Transcribe every one of the records below line by line, keeping each field name and value unchanged.

Extracted records:

◆ ◆ ◆ ◆ ◆ ◆ ◆

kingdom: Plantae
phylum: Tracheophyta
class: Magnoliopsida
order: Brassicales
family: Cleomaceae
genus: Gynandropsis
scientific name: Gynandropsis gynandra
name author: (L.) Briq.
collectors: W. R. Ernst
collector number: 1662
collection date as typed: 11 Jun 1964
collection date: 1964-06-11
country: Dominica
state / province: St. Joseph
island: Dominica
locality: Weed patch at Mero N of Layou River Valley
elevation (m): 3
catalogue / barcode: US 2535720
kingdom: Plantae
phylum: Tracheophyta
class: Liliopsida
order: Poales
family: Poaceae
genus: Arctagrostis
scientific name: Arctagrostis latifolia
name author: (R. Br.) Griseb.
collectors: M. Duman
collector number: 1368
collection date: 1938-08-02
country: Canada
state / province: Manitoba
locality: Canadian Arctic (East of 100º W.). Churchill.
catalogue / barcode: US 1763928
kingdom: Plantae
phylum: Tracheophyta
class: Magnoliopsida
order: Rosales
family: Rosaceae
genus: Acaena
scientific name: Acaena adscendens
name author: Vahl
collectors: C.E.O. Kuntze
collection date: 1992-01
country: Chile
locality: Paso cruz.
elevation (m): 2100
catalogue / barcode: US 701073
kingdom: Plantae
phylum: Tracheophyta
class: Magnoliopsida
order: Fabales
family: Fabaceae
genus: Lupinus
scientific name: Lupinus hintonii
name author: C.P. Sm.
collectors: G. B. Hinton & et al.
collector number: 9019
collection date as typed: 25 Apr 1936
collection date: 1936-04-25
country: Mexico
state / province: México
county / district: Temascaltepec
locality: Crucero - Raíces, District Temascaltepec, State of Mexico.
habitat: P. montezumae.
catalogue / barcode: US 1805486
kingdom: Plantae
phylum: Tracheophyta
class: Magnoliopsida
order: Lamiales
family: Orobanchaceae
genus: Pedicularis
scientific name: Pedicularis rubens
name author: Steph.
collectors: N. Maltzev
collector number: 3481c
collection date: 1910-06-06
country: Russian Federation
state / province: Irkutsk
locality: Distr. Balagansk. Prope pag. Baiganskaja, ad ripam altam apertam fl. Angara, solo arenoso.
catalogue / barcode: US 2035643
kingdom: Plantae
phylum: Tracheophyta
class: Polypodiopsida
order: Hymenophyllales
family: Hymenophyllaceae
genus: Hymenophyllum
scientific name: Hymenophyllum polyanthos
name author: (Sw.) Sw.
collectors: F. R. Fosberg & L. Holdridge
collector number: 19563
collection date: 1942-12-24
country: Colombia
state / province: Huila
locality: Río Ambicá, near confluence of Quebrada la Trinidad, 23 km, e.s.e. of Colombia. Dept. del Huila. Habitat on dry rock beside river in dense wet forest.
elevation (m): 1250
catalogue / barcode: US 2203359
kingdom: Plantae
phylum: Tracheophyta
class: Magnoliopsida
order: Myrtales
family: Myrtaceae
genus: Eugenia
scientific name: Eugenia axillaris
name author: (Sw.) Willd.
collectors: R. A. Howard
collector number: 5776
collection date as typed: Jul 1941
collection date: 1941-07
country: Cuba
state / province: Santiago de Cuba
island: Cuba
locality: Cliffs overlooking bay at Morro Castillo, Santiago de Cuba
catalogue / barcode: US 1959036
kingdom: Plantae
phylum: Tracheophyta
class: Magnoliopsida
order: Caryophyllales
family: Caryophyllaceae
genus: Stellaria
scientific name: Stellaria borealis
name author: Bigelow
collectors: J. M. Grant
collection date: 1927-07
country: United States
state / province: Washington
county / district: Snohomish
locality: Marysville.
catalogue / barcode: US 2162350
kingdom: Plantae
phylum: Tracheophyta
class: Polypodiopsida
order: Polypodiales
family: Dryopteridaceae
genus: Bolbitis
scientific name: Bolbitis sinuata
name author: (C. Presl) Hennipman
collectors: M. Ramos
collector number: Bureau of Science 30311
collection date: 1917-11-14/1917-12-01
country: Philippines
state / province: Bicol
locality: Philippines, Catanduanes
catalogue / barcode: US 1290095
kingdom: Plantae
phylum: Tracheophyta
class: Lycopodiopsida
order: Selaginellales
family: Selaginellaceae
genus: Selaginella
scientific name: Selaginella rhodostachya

◆ ◆ ◆ ◆ ◆ ◆ ◆

Exercise answer ▸
kingdom: Plantae
phylum: Tracheophyta
class: Magnoliopsida
order: Brassicales
family: Cleomaceae
genus: Gynandropsis
scientific name: Gynandropsis gynandra
name author: (L.) Briq.
collectors: W. R. Ernst
collector number: 1662
collection date as typed: 11 Jun 1964
collection date: 1964-06-11
country: Dominica
state / province: St. Joseph
island: Dominica
locality: Weed patch at Mero N of Layou River Valley
elevation (m): 3
catalogue / barcode: US 2535720
kingdom: Plantae
phylum: Tracheophyta
class: Liliopsida
order: Poales
family: Poaceae
genus: Arctagrostis
scientific name: Arctagrostis latifolia
name author: (R. Br.) Griseb.
collectors: M. Duman
collector number: 1368
collection date: 1938-08-02
country: Canada
state / province: Manitoba
locality: Canadian Arctic (East of 100º W.). Churchill.
catalogue / barcode: US 1763928
kingdom: Plantae
phylum: Tracheophyta
class: Magnoliopsida
order: Rosales
family: Rosaceae
genus: Acaena
scientific name: Acaena adscendens
name author: Vahl
collectors: C.E.O. Kuntze
collection date: 1992-01
country: Chile
locality: Paso cruz.
elevation (m): 2100
catalogue / barcode: US 701073
kingdom: Plantae
phylum: Tracheophyta
class: Magnoliopsida
order: Fabales
family: Fabaceae
genus: Lupinus
scientific name: Lupinus hintonii
name author: C.P. Sm.
collectors: G. B. Hinton & et al.
collector number: 9019
collection date as typed: 25 Apr 1936
collection date: 1936-04-25
country: Mexico
state / province: México
county / district: Temascaltepec
locality: Crucero - Raíces, District Temascaltepec, State of Mexico.
habitat: P. montezumae.
catalogue / barcode: US 1805486
kingdom: Plantae
phylum: Tracheophyta
class: Magnoliopsida
order: Lamiales
family: Orobanchaceae
genus: Pedicularis
scientific name: Pedicularis rubens
name author: Steph.
collectors: N. Maltzev
collector number: 3481c
collection date: 1910-06-06
country: Russian Federation
state / province: Irkutsk
locality: Distr. Balagansk. Prope pag. Baiganskaja, ad ripam altam apertam fl. Angara, solo arenoso.
catalogue / barcode: US 2035643
kingdom: Plantae
phylum: Tracheophyta
class: Polypodiopsida
order: Hymenophyllales
family: Hymenophyllaceae
genus: Hymenophyllum
scientific name: Hymenophyllum polyanthos
name author: (Sw.) Sw.
collectors: F. R. Fosberg & L. Holdridge
collector number: 19563
collection date: 1942-12-24
country: Colombia
state / province: Huila
locality: Río Ambicá, near confluence of Quebrada la Trinidad, 23 km, e.s.e. of Colombia. Dept. del Huila. Habitat on dry rock beside river in dense wet forest.
elevation (m): 1250
catalogue / barcode: US 2203359
kingdom: Plantae
phylum: Tracheophyta
class: Magnoliopsida
order: Myrtales
family: Myrtaceae
genus: Eugenia
scientific name: Eugenia axillaris
name author: (Sw.) Willd.
collectors: R. A. Howard
collector number: 5776
collection date as typed: Jul 1941
collection date: 1941-07
country: Cuba
state / province: Santiago de Cuba
island: Cuba
locality: Cliffs overlooking bay at Morro Castillo, Santiago de Cuba
catalogue / barcode: US 1959036
kingdom: Plantae
phylum: Tracheophyta
class: Magnoliopsida
order: Caryophyllales
family: Caryophyllaceae
genus: Stellaria
scientific name: Stellaria borealis
name author: Bigelow
collectors: J. M. Grant
collection date: 1927-07
country: United States
state / province: Washington
county / district: Snohomish
locality: Marysville.
catalogue / barcode: US 2162350
kingdom: Plantae
phylum: Tracheophyta
class: Polypodiopsida
order: Polypodiales
family: Dryopteridaceae
genus: Bolbitis
scientific name: Bolbitis sinuata
name author: (C. Presl) Hennipman
collectors: M. Ramos
collector number: Bureau of Science 30311
collection date: 1917-11-14/1917-12-01
country: Philippines
state / province: Bicol
locality: Philippines, Catanduanes
catalogue / barcode: US 1290095
kingdom: Plantae
phylum: Tracheophyta
class: Lycopodiopsida
order: Selaginellales
family: Selaginellaceae
genus: Selaginella
scientific name: Selaginella rhodostachya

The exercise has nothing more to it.